Peer pressure—It’s probably unavoidable. Make it work for you, not against you.

“All too often, people want to fit in,” says Patrick. “They see how their colleagues do it, and whether they know better or not, they tend to adopt their habits. If people model the right way to do things, hopefully, others will follow that lead.”

Enforcement—There’s no point in having rules you don’t enforce. Compliance shouldn’t be voluntary—your rules exist for a reason.

“You know that rule about stopping at opposing intersections? That’s a good freakin’ rule,” says Dick. “A lot of people don’t enforce it, but I’ve had my life saved by that rule at least a dozen times.”

Respect—That vehicle is a valuable partner and resource—treat ’er right.

“I’ve driven ambulances for more than 20 years and never got a scratch on one,” says Dick. “It wasn’t because I was ponderously slow; it was because I respected the equipment.
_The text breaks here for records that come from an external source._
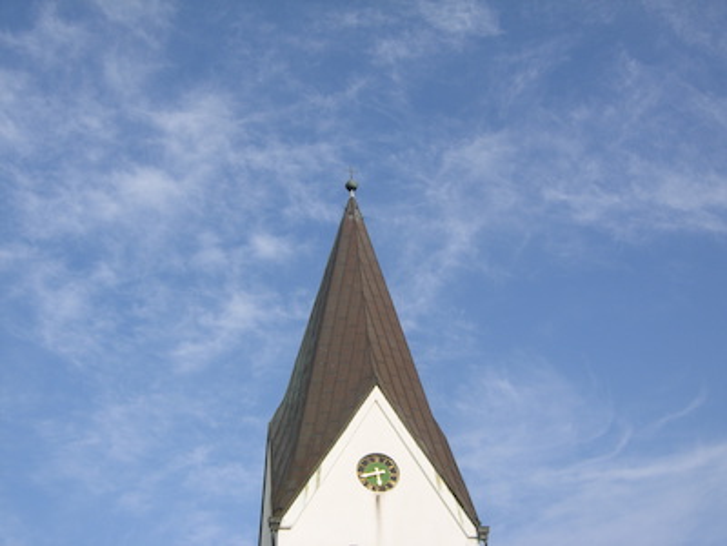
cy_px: 273
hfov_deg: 45.8
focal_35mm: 41
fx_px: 861
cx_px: 364
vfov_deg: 35.1
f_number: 6.4
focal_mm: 8.5
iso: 50
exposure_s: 1/313
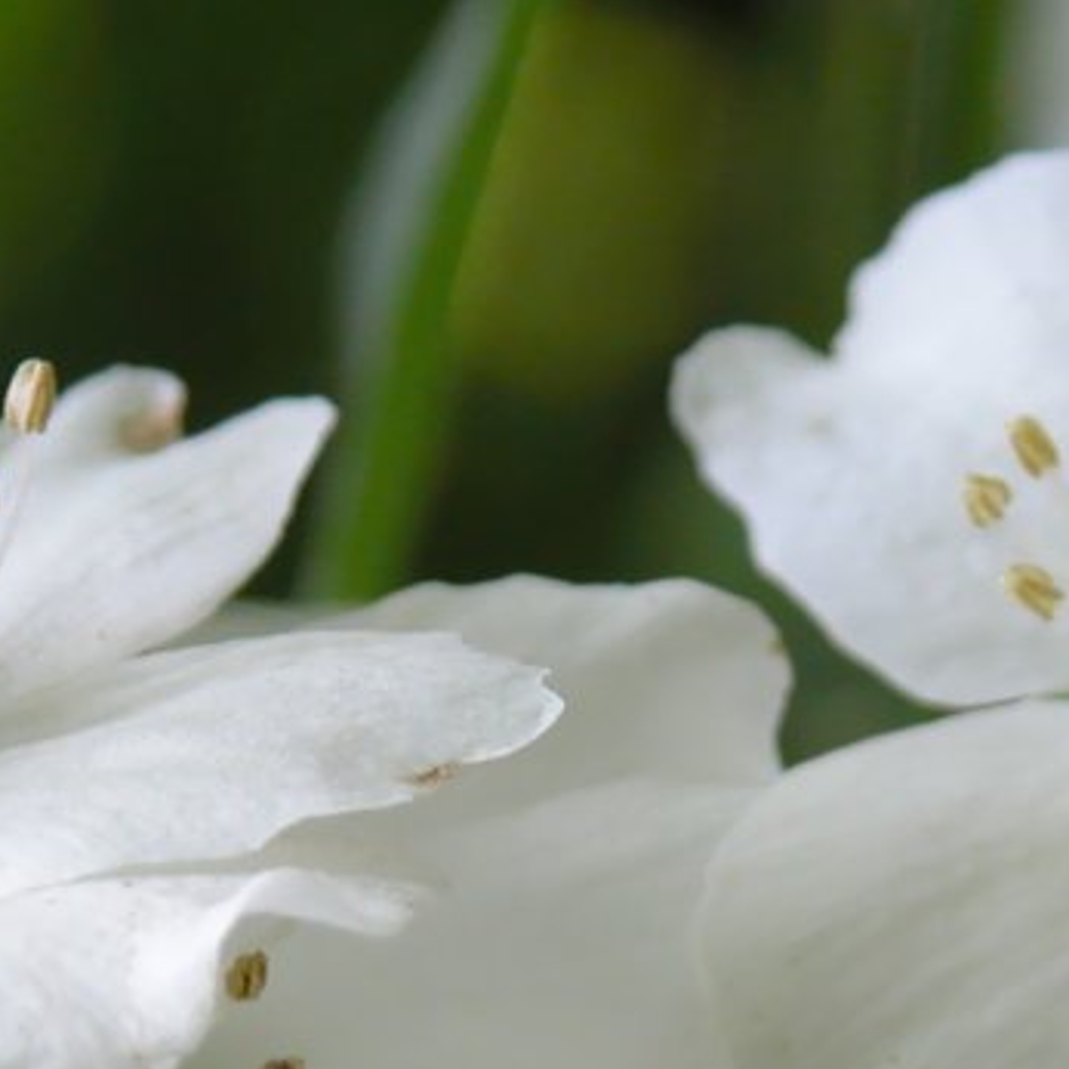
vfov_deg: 2.8
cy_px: 1183
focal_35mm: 623
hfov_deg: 2.8
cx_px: 807
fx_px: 21767
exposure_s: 1/48.6
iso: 100
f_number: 4
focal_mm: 48.5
And, to be honest, I was also lucky. But most of all because I respected the equipment.”

Conclusion

There are a lot more factors to the issue of driver training, and more factors still that play into the overall ambulance crash problem. Until a sufficiently large body of data concerning such crashes is developed, EMS will likely continue to struggle to get its arms fully around the issue.

“When you look at an ambulance crash, it’s rarely just one thing, or one mistake,” says Levick. “An ambulance is simply more complicated, going down the road, than a passenger vehicle. There’s so much happening—care being provided, dispatch, timing, all sorts of things. You’re always going to have human error; you just need to perform what interventions you can to reduce it.”